La vannerie est le produit phare de l’artisanat local. Mais on trouve aussi des broderies ou des sculptures sur bois, du petit mobilier, des poteries… La canne à sucre et ses dérivés, le rhum en particulier (on trouve dans le commerce des sachets de fruits et de plantes séchés qui permettent de l’ « arranger ») en bouteille ou en caisse outre (bag-in-box), font des souvenirs délicieux ; tout comme les épices, dont la fameuse vanille Bourbon. Les commerçants ont des emballages spéciaux, qui permettent d’emporter de merveilleuses orchidées. Pour l’artisanat et les produits de bouche, le marché de Saint-Leu est incontournable.

Cuisine

La cuisine réunionnaise témoigne de la pluriethnicité de l’île.
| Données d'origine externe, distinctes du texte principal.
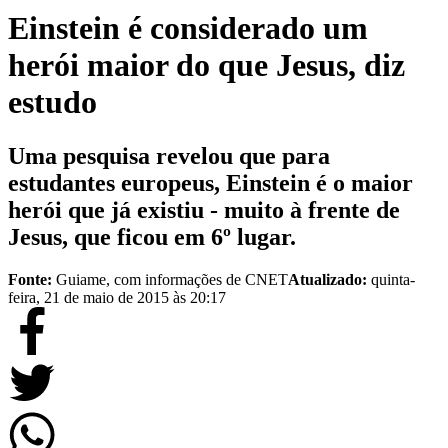
Einstein é considerado um
herói maior do que Jesus, diz
estudo
Uma pesquisa revelou que para
estudantes europeus, Einstein é o maior
herói que já existiu - muito à frente de
Jesus, que ficou em 6º lugar.
Fonte:
Guiame, com informações de CNET
Atualizado:
quinta-
feira, 21 de maio de 2015 às 20:17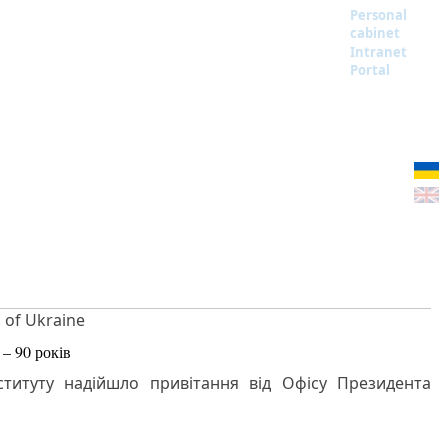
Personal
cabinet
Intranet
Portal
S of Ukraine
– 90 років
ституту надійшло привітання від Офісу Президента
L’apéritif peut comporter des samossas d’origine indienne et des « bouchons » (bouchées au porc) d’origine chinoise, des croquettes de poulet et des poivrons farcis, mais aussi des « bonbons » au piment ou aux graines de cumin... Le riz est un aliment de base, avec lequel on mange des caris (oignon, ail, curcuma + poulet, canard, porc ou poisson ou zourites, petits poulpes…) ou des civets. On ajoute à ça des « grains » (lentilles de Cilaos, par exemple), de la « verdure » (chouchou - ou chayotte - de Hell-Bourg) et, bien sûr, des achards ou un rougail (condiment épicé). Mention spéciale au rougail boucané (poitrine de porc fumée non salée) qu’on ne trouve qu’à la Réunion et au goût caractéristique. En dessert, les fruits mettent un peu de douceur à cette cuisine énergique.

Boisson

L’eau du robinet est, en principe, potable partout. Toutefois, il est fortement déconseillé de la boire après de fortes pluies ou un cyclone. Pour parer à toute éventualité, on préfèrera l’eau minérale en bouteille. Ou la bière (la bière Bourbon est canon). Les sodas sont très présents ; les grandes marques internationales, mais aussi une production locale plus originale (litchi, pamplemousse, citron…). Le sirop de tamarin est typique. Le vin de Cilaos (blanc et rouge) est le seul vin français produit dans l’hémisphère sud. Quant au rhum, on l’ « arrange » en général avec des fruits.
En randonnée, on s’abstiendra de boire l’eau des ravines ou des sources.